#### The data
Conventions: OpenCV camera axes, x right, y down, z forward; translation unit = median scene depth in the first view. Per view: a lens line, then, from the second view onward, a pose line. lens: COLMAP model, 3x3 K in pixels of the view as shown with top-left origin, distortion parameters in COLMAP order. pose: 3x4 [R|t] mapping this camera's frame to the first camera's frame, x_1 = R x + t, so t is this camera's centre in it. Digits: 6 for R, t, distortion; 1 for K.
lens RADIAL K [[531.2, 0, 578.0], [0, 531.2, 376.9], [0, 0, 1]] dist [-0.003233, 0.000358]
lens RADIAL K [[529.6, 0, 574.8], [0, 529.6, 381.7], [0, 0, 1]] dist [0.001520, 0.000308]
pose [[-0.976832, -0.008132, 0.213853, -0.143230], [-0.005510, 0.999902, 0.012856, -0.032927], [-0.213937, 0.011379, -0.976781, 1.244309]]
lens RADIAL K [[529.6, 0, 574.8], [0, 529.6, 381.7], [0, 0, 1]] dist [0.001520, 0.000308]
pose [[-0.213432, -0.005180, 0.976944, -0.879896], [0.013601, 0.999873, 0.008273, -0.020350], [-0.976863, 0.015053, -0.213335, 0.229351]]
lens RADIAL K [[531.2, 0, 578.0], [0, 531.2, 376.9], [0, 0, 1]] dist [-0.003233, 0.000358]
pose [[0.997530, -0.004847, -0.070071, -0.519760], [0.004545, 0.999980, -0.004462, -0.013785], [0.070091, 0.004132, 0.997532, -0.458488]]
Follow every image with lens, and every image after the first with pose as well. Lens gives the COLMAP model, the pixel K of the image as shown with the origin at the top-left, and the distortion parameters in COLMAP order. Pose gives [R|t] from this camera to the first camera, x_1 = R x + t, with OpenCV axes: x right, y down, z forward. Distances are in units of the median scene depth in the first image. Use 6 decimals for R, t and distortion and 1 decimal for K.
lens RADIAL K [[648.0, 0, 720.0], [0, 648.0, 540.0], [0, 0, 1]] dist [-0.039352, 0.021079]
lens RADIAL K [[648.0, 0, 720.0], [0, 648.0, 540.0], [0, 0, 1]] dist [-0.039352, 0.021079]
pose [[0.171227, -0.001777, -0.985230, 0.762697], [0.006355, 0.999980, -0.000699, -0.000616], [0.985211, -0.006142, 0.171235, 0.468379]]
########
Exercise objective: Repeat the material above in full. Change no word.

Task output:
Conventions: OpenCV camera axes, x right, y down, z forward; translation unit = median scene depth in the first view. Per view: a lens line, then, from the second view onward, a pose line. lens: COLMAP model, 3x3 K in pixels of the view as shown with top-left origin, distortion parameters in COLMAP order. pose: 3x4 [R|t] mapping this camera's frame to the first camera's frame, x_1 = R x + t, so t is this camera's centre in it. Digits: 6 for R, t, distortion; 1 for K.
lens RADIAL K [[531.2, 0, 578.0], [0, 531.2, 376.9], [0, 0, 1]] dist [-0.003233, 0.000358]
lens RADIAL K [[529.6, 0, 574.8], [0, 529.6, 381.7], [0, 0, 1]] dist [0.001520, 0.000308]
pose [[-0.976832, -0.008132, 0.213853, -0.143230], [-0.005510, 0.999902, 0.012856, -0.032927], [-0.213937, 0.011379, -0.976781, 1.244309]]
lens RADIAL K [[529.6, 0, 574.8], [0, 529.6, 381.7], [0, 0, 1]] dist [0.001520, 0.000308]
pose [[-0.213432, -0.005180, 0.976944, -0.879896], [0.013601, 0.999873, 0.008273, -0.020350], [-0.976863, 0.015053, -0.213335, 0.229351]]
lens RADIAL K [[531.2, 0, 578.0], [0, 531.2, 376.9], [0, 0, 1]] dist [-0.003233, 0.000358]
pose [[0.997530, -0.004847, -0.070071, -0.519760], [0.004545, 0.999980, -0.004462, -0.013785], [0.070091, 0.004132, 0.997532, -0.458488]]
Follow every image with lens, and every image after the first with pose as well. Lens gives the COLMAP model, the pixel K of the image as shown with the origin at the top-left, and the distortion parameters in COLMAP order. Pose gives [R|t] from this camera to the first camera, x_1 = R x + t, with OpenCV axes: x right, y down, z forward. Distances are in units of the median scene depth in the first image. Use 6 decimals for R, t and distortion and 1 decimal for K.
lens RADIAL K [[648.0, 0, 720.0], [0, 648.0, 540.0], [0, 0, 1]] dist [-0.039352, 0.021079]
lens RADIAL K [[648.0, 0, 720.0], [0, 648.0, 540.0], [0, 0, 1]] dist [-0.039352, 0.021079]
pose [[0.171227, -0.001777, -0.985230, 0.762697], [0.006355, 0.999980, -0.000699, -0.000616], [0.985211, -0.006142, 0.171235, 0.468379]]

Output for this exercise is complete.